Aim:
Rewrite every line of the items below as a Markdown table with two columns, Row and Line. Number each row and leave out blank lines.

-- BEGIN --

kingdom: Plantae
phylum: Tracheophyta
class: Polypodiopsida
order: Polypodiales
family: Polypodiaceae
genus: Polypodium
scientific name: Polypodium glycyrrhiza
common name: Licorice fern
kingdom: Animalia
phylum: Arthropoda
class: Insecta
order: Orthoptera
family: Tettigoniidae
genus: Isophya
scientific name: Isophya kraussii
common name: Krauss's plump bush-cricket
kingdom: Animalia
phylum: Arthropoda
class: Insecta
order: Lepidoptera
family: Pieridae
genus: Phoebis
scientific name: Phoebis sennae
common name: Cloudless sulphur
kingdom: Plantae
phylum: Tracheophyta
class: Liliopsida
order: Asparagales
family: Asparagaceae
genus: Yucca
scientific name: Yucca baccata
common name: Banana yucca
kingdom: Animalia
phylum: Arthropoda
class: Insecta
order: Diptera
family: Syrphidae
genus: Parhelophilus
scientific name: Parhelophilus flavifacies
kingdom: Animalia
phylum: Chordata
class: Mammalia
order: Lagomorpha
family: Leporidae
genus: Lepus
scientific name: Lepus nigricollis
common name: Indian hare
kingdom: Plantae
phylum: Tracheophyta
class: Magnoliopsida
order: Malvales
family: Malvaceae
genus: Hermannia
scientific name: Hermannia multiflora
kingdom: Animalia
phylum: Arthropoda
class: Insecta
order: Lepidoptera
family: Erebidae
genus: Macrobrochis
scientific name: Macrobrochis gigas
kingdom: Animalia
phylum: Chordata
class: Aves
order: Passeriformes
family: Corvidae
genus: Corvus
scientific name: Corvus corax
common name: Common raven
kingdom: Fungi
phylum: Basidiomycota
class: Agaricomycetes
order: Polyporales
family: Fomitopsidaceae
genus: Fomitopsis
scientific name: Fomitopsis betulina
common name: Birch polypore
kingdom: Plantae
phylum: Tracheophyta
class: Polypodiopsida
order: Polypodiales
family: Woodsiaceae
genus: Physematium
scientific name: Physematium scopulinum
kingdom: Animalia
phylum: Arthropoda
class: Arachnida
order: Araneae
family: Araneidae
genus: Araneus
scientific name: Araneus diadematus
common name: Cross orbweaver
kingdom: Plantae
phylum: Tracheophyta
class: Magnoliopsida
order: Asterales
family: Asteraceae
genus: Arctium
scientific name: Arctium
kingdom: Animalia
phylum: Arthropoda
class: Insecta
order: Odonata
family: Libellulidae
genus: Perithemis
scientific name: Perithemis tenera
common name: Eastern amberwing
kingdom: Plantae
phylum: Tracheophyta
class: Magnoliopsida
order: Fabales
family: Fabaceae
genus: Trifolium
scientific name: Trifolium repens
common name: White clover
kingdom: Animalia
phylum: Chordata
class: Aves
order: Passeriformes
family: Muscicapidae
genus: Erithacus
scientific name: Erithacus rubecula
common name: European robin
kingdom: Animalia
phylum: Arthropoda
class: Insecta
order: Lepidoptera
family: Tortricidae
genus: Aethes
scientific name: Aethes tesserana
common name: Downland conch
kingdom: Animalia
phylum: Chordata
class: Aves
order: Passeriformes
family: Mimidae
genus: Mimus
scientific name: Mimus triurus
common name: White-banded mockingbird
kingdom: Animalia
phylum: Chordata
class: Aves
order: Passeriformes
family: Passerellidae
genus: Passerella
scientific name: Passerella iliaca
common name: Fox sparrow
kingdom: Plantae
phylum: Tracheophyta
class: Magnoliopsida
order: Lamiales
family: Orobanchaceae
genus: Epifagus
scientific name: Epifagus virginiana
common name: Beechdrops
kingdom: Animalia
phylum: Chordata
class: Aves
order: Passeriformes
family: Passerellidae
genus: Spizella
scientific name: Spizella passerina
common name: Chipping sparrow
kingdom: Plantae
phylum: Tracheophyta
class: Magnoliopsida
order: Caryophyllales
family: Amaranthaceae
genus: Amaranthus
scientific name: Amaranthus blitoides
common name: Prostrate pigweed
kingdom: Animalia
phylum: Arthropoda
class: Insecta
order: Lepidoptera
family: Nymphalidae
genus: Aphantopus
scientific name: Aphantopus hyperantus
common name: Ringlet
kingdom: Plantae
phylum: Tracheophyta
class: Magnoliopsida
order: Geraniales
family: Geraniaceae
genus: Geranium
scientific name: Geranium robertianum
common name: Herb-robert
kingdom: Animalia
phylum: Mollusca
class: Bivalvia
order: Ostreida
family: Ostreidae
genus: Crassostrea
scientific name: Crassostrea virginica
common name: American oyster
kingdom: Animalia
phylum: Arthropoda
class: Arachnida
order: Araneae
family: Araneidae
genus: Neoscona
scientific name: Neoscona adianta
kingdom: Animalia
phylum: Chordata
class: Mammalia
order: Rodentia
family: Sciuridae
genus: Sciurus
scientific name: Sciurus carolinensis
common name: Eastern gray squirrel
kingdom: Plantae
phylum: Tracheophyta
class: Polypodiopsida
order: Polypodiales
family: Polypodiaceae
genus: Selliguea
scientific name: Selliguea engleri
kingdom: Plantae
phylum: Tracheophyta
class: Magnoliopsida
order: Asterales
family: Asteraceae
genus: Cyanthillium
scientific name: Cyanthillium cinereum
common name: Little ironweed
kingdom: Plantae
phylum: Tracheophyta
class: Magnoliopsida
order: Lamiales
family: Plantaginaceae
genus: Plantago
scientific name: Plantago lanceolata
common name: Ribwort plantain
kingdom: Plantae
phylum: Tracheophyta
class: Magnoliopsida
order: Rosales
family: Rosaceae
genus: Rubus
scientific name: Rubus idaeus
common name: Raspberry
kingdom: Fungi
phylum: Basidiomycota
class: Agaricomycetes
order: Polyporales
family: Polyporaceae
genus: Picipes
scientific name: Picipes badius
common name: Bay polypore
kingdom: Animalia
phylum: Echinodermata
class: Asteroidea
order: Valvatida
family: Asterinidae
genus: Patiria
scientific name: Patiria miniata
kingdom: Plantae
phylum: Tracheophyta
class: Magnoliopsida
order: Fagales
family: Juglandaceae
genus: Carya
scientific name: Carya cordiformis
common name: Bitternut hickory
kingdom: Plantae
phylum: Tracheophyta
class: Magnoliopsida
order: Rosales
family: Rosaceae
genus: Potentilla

-- END --

Reply to the exercise:
| Row | Line |
|---|---|
| 1 | kingdom: Plantae |
| 2 | phylum: Tracheophyta |
| 3 | class: Polypodiopsida |
| 4 | order: Polypodiales |
| 5 | family: Polypodiaceae |
| 6 | genus: Polypodium |
| 7 | scientific name: Polypodium glycyrrhiza |
| 8 | common name: Licorice fern |
| 9 | kingdom: Animalia |
| 10 | phylum: Arthropoda |
| 11 | class: Insecta |
| 12 | order: Orthoptera |
| 13 | family: Tettigoniidae |
| 14 | genus: Isophya |
| 15 | scientific name: Isophya kraussii |
| 16 | common name: Krauss's plump bush-cricket |
| 17 | kingdom: Animalia |
| 18 | phylum: Arthropoda |
| 19 | class: Insecta |
| 20 | order: Lepidoptera |
| 21 | family: Pieridae |
| 22 | genus: Phoebis |
| 23 | scientific name: Phoebis sennae |
| 24 | common name: Cloudless sulphur |
| 25 | kingdom: Plantae |
| 26 | phylum: Tracheophyta |
| 27 | class: Liliopsida |
| 28 | order: Asparagales |
| 29 | family: Asparagaceae |
| 30 | genus: Yucca |
| 31 | scientific name: Yucca baccata |
| 32 | common name: Banana yucca |
| 33 | kingdom: Animalia |
| 34 | phylum: Arthropoda |
| 35 | class: Insecta |
| 36 | order: Diptera |
| 37 | family: Syrphidae |
| 38 | genus: Parhelophilus |
| 39 | scientific name: Parhelophilus flavifacies |
| 40 | kingdom: Animalia |
| 41 | phylum: Chordata |
| 42 | class: Mammalia |
| 43 | order: Lagomorpha |
| 44 | family: Leporidae |
| 45 | genus: Lepus |
| 46 | scientific name: Lepus nigricollis |
| 47 | common name: Indian hare |
| 48 | kingdom: Plantae |
| 49 | phylum: Tracheophyta |
| 50 | class: Magnoliopsida |
| 51 | order: Malvales |
| 52 | family: Malvaceae |
| 53 | genus: Hermannia |
| 54 | scientific name: Hermannia multiflora |
| 55 | kingdom: Animalia |
| 56 | phylum: Arthropoda |
| 57 | class: Insecta |
| 58 | order: Lepidoptera |
| 59 | family: Erebidae |
| 60 | genus: Macrobrochis |
| 61 | scientific name: Macrobrochis gigas |
| 62 | kingdom: Animalia |
| 63 | phylum: Chordata |
| 64 | class: Aves |
| 65 | order: Passeriformes |
| 66 | family: Corvidae |
| 67 | genus: Corvus |
| 68 | scientific name: Corvus corax |
| 69 | common name: Common raven |
| 70 | kingdom: Fungi |
| 71 | phylum: Basidiomycota |
| 72 | class: Agaricomycetes |
| 73 | order: Polyporales |
| 74 | family: Fomitopsidaceae |
| 75 | genus: Fomitopsis |
| 76 | scientific name: Fomitopsis betulina |
| 77 | common name: Birch polypore |
| 78 | kingdom: Plantae |
| 79 | phylum: Tracheophyta |
| 80 | class: Polypodiopsida |
| 81 | order: Polypodiales |
| 82 | family: Woodsiaceae |
| 83 | genus: Physematium |
| 84 | scientific name: Physematium scopulinum |
| 85 | kingdom: Animalia |
| 86 | phylum: Arthropoda |
| 87 | class: Arachnida |
| 88 | order: Araneae |
| 89 | family: Araneidae |
| 90 | genus: Araneus |
| 91 | scientific name: Araneus diadematus |
| 92 | common name: Cross orbweaver |
| 93 | kingdom: Plantae |
| 94 | phylum: Tracheophyta |
| 95 | class: Magnoliopsida |
| 96 | order: Asterales |
| 97 | family: Asteraceae |
| 98 | genus: Arctium |
| 99 | scientific name: Arctium |
| 100 | kingdom: Animalia |
| 101 | phylum: Arthropoda |
| 102 | class: Insecta |
| 103 | order: Odonata |
| 104 | family: Libellulidae |
| 105 | genus: Perithemis |
| 106 | scientific name: Perithemis tenera |
| 107 | common name: Eastern amberwing |
| 108 | kingdom: Plantae |
| 109 | phylum: Tracheophyta |
| 110 | class: Magnoliopsida |
| 111 | order: Fabales |
| 112 | family: Fabaceae |
| 113 | genus: Trifolium |
| 114 | scientific name: Trifolium repens |
| 115 | common name: White clover |
| 116 | kingdom: Animalia |
| 117 | phylum: Chordata |
| 118 | class: Aves |
| 119 | order: Passeriformes |
| 120 | family: Muscicapidae |
| 121 | genus: Erithacus |
| 122 | scientific name: Erithacus rubecula |
| 123 | common name: European robin |
| 124 | kingdom: Animalia |
| 125 | phylum: Arthropoda |
| 126 | class: Insecta |
| 127 | order: Lepidoptera |
| 128 | family: Tortricidae |
| 129 | genus: Aethes |
| 130 | scientific name: Aethes tesserana |
| 131 | common name: Downland conch |
| 132 | kingdom: Animalia |
| 133 | phylum: Chordata |
| 134 | class: Aves |
| 135 | order: Passeriformes |
| 136 | family: Mimidae |
| 137 | genus: Mimus |
| 138 | scientific name: Mimus triurus |
| 139 | common name: White-banded mockingbird |
| 140 | kingdom: Animalia |
| 141 | phylum: Chordata |
| 142 | class: Aves |
| 143 | order: Passeriformes |
| 144 | family: Passerellidae |
| 145 | genus: Passerella |
| 146 | scientific name: Passerella iliaca |
| 147 | common name: Fox sparrow |
| 148 | kingdom: Plantae |
| 149 | phylum: Tracheophyta |
| 150 | class: Magnoliopsida |
| 151 | order: Lamiales |
| 152 | family: Orobanchaceae |
| 153 | genus: Epifagus |
| 154 | scientific name: Epifagus virginiana |
| 155 | common name: Beechdrops |
| 156 | kingdom: Animalia |
| 157 | phylum: Chordata |
| 158 | class: Aves |
| 159 | order: Passeriformes |
| 160 | family: Passerellidae |
| 161 | genus: Spizella |
| 162 | scientific name: Spizella passerina |
| 163 | common name: Chipping sparrow |
| 164 | kingdom: Plantae |
| 165 | phylum: Tracheophyta |
| 166 | class: Magnoliopsida |
| 167 | order: Caryophyllales |
| 168 | family: Amaranthaceae |
| 169 | genus: Amaranthus |
| 170 | scientific name: Amaranthus blitoides |
| 171 | common name: Prostrate pigweed |
| 172 | kingdom: Animalia |
| 173 | phylum: Arthropoda |
| 174 | class: Insecta |
| 175 | order: Lepidoptera |
| 176 | family: Nymphalidae |
| 177 | genus: Aphantopus |
| 178 | scientific name: Aphantopus hyperantus |
| 179 | common name: Ringlet |
| 180 | kingdom: Plantae |
| 181 | phylum: Tracheophyta |
| 182 | class: Magnoliopsida |
| 183 | order: Geraniales |
| 184 | family: Geraniaceae |
| 185 | genus: Geranium |
| 186 | scientific name: Geranium robertianum |
| 187 | common name: Herb-robert |
| 188 | kingdom: Animalia |
| 189 | phylum: Mollusca |
| 190 | class: Bivalvia |
| 191 | order: Ostreida |
| 192 | family: Ostreidae |
| 193 | genus: Crassostrea |
| 194 | scientific name: Crassostrea virginica |
| 195 | common name: American oyster |
| 196 | kingdom: Animalia |
| 197 | phylum: Arthropoda |
| 198 | class: Arachnida |
| 199 | order: Araneae |
| 200 | family: Araneidae |
| 201 | genus: Neoscona |
| 202 | scientific name: Neoscona adianta |
| 203 | kingdom: Animalia |
| 204 | phylum: Chordata |
| 205 | class: Mammalia |
| 206 | order: Rodentia |
| 207 | family: Sciuridae |
| 208 | genus: Sciurus |
| 209 | scientific name: Sciurus carolinensis |
| 210 | common name: Eastern gray squirrel |
| 211 | kingdom: Plantae |
| 212 | phylum: Tracheophyta |
| 213 | class: Polypodiopsida |
| 214 | order: Polypodiales |
| 215 | family: Polypodiaceae |
| 216 | genus: Selliguea |
| 217 | scientific name: Selliguea engleri |
| 218 | kingdom: Plantae |
| 219 | phylum: Tracheophyta |
| 220 | class: Magnoliopsida |
| 221 | order: Asterales |
| 222 | family: Asteraceae |
| 223 | genus: Cyanthillium |
| 224 | scientific name: Cyanthillium cinereum |
| 225 | common name: Little ironweed |
| 226 | kingdom: Plantae |
| 227 | phylum: Tracheophyta |
| 228 | class: Magnoliopsida |
| 229 | order: Lamiales |
| 230 | family: Plantaginaceae |
| 231 | genus: Plantago |
| 232 | scientific name: Plantago lanceolata |
| 233 | common name: Ribwort plantain |
| 234 | kingdom: Plantae |
| 235 | phylum: Tracheophyta |
| 236 | class: Magnoliopsida |
| 237 | order: Rosales |
| 238 | family: Rosaceae |
| 239 | genus: Rubus |
| 240 | scientific name: Rubus idaeus |
| 241 | common name: Raspberry |
| 242 | kingdom: Fungi |
| 243 | phylum: Basidiomycota |
| 244 | class: Agaricomycetes |
| 245 | order: Polyporales |
| 246 | family: Polyporaceae |
| 247 | genus: Picipes |
| 248 | scientific name: Picipes badius |
| 249 | common name: Bay polypore |
| 250 | kingdom: Animalia |
| 251 | phylum: Echinodermata |
| 252 | class: Asteroidea |
| 253 | order: Valvatida |
| 254 | family: Asterinidae |
| 255 | genus: Patiria |
| 256 | scientific name: Patiria miniata |
| 257 | kingdom: Plantae |
| 258 | phylum: Tracheophyta |
| 259 | class: Magnoliopsida |
| 260 | order: Fagales |
| 261 | family: Juglandaceae |
| 262 | genus: Carya |
| 263 | scientific name: Carya cordiformis |
| 264 | common name: Bitternut hickory |
| 265 | kingdom: Plantae |
| 266 | phylum: Tracheophyta |
| 267 | class: Magnoliopsida |
| 268 | order: Rosales |
| 269 | family: Rosaceae |
| 270 | genus: Potentilla |